Tony Orlando & Dawn (1970)

The year was 1970 when Tony Orlando & Dawn released the song "Knock Three Times." The song was about a man who had fallen in love with a woman living in the apartment directly below his but didn't know if she had any interest in him. Accordingly, he asks her to respond by knocking three times on the ceiling if she is interested and banging twice on the pipes if the answer is no. Since my "three times" have been spent in Orlando at Raymond James' 37th Annual Institutional Investors Conference for the past three days, the song seemed appropriate. It's also appropriate in that it tends to take "three knocks" on an overhead resistance zone before a stock, or an index, breaks above that resistance level. Recall, it took three "bonks" against the S&P 500's (SPX/1989.26) overhead resistance zone between 1945-1950 last month before the SPX broke through and headed toward our next overhead resistance zone of 2000-2040. The first "bonk" came last Friday when the intraday high for the SPX was 2009. In Monday's Strategy Report we said:

"The ~11% rally from the intraday low (2-11-16) to Friday's intraday high (2009) has left the NYSE McClellan Oscillator about as overbought as it ever gets. And as the astute Lowry's organization notes, 'The % of OCO (Operating Companies Only) stocks above the 30-DMAs has moved to its highest level in over a year and is now well above the fully overbought level at 80%. This overbought reading could cause the market to moderate the pace of its gains in the rally from mid-February.' We agree and would counsel participants to be more cautious with high beta names."

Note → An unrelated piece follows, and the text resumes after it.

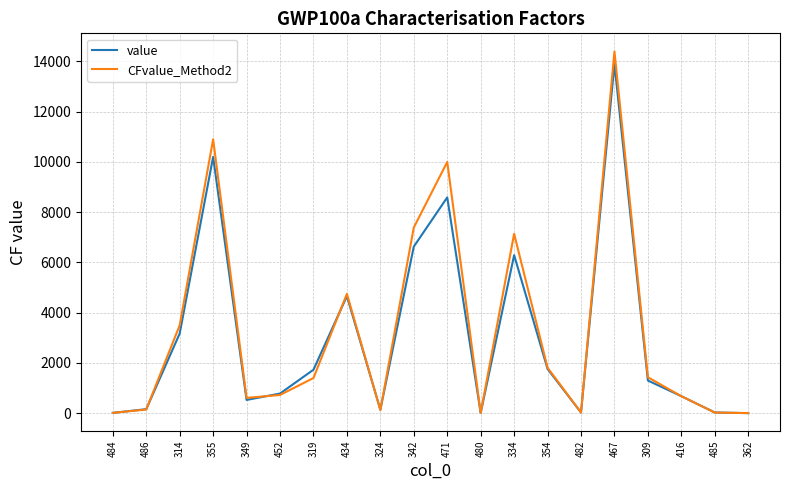

Is it true that CFvalue_Method2 equals 2401.7 at 471?

False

So, we've had the first "bonk" and subsequent pullback. The question now becomes, "Will we get a second and/or third 'bonk'?" As often stated in these missives, if we get three "bonks" against said overhead resistance, typically the security in question breaks out to the upside consistent with my mantra "Triple tops rarely hold!" I will add this week's action has left the NYSE McClellan Oscillator (M/O) back in neutral territory (see chart). Does the M/O have to become oversold before another upside "bonk?" Absolutely not! In fact, the market's internals are getting better by the day with the Advance/Decline Line improving, the NYSE Bullish Percent acting perky, and Credit Spreads narrowing. Hence, the first three sessions of this week should be viewed as consolidation days as participants posture in front of today's ECB meeting. We have already stated this week's ECB should not be a disappointment like many before. This morning, the consolidation extends as folks await the ECB's decision.


Jeffrey D. Saut is chief investment strategist at Raymond James.